I started this Hindsight blog in 2017. Friends who liked various Facebook posts I’d write often suggested I start a blog, and their support propped me up and nudged me to actually do it. What a boost to write something that speaks to someone, because other than talking to hear myself talk, that really is the point. Connection. To know your take on things is like someone else’s, or that you aren’t the only one wrestling with something difficult or experiencing something particularly awe-inspiring, or that your strain of humor can make a person laugh is everything. It’s addictive, this fuel like no other. With the blog came a few setbacks. Initially someone remarked that my blog was not a real blog, and immediately there was that feeling like no one got my Halloween costume. I was exposed, inexperienced, an imposter. Is this any good, even a blog, what’s the point? It’s a personal blog and it doesn’t fit in a neat little box. It’s all over the place. Like me. But those details! Then there was WordPress to wrestle with, but I found a basic template that worked. Doubts would reappear if my posts went unread and unnoticed, but simply writing them fired me up, and so I kept going. Then cancer struck and the posts practically wrote themselves, stories people particularly wanted to read. The election and travels and house construction, and tales of pets and people, too, found their way into more essays.

During a recent memoir class, after reading one of my cancer blogs, one woman noticed something. While she learned all about the details of chemo and radiation, she said she was left wondering how I felt having gone through it all, and in the middle of a global pandemic no less. She thought I seemed a bit detached, disassociated even, in my writing. More like a reporter than a cancer survivor. I think I preferred telling myself things were fine maybe so I could avoid admitting I feared otherwise. You know, fake it ‘til you make it? There were times I felt alone, separate and hopeless, and for my own protection and reputation, blocked access—my own and yours–to these struggles. There’s a strange shame in fully letting you in. I kept weaving hope into it all because there is always hope, but also because the loose ends needed tying up so I could contain and tamp down the worry that kept coming around. I’m also a big fan of bows, so tying a big one around it all felt like I’d finished another story. The irony is I’ve probably only just begun. 
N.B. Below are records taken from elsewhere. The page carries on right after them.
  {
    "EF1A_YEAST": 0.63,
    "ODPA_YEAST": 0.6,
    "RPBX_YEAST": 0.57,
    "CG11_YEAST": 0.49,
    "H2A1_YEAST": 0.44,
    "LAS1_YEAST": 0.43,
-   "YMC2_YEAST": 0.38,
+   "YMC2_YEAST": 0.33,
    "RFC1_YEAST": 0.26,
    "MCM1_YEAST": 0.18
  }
Going forward, I want to mine deeper for the gold, that stuff that is locked up but that can open if you notice how your insides are responding to what is going on outside. There is down deep a craving for more connection, closeness, and what we have in common. More stillness too. Breathing, letting a single thought appear versus opening the door to the dozens that want to take over–that tangled string of flashing Christmas lights that begs you to unravel them and put them up, but you know now is not the time for that. Now is for you. Not everything is an emergency. Every thought doesn’t need to get expressed. Sit with it all. Maybe something bubbles up or maybe it doesn’t. The real time moments are all you’ve got, and only you can take them in. There are no Cliffs Notes for catching up later. The lessons are coming in and will keep coming, but the gate must be unlocked and stay open.

This essay marks 100. One hundred times I had the wherewithal, the excitement, the courage, and the intention to post a story, and every time I did, my own container, my Ziploc, puffed up and the air blew around. There is more to write about, and I might try a longer form project, but I don’t yet know. I am honored and grateful that you signed up to get these posts and that so many of you read them. I would love hearing if you have a favorite post or topic and why it spoke to you. I’ve loved speaking to you and with you, and this conversation has been the whole point all along. 
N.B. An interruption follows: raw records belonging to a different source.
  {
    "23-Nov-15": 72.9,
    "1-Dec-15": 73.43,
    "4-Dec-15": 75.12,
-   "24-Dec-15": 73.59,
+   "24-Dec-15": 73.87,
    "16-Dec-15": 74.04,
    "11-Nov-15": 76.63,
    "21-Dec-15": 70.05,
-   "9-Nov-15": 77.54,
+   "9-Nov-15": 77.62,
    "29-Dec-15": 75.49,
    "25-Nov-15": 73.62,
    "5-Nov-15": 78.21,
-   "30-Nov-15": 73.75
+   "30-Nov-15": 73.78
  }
The new year is a blank slate, a reset, a clean canvas to fill. As 2023 fades into the background, Hindsight and its 100 stories is taking a seat. This isn’t paint by numbers; there is no path our pencil must follow to see the picture unfold. Just as a blog can be whatever you make it, so can the chapters you create going forward. There is much more ahead to see and to share, and I can’t wait to see you there. Lots of love.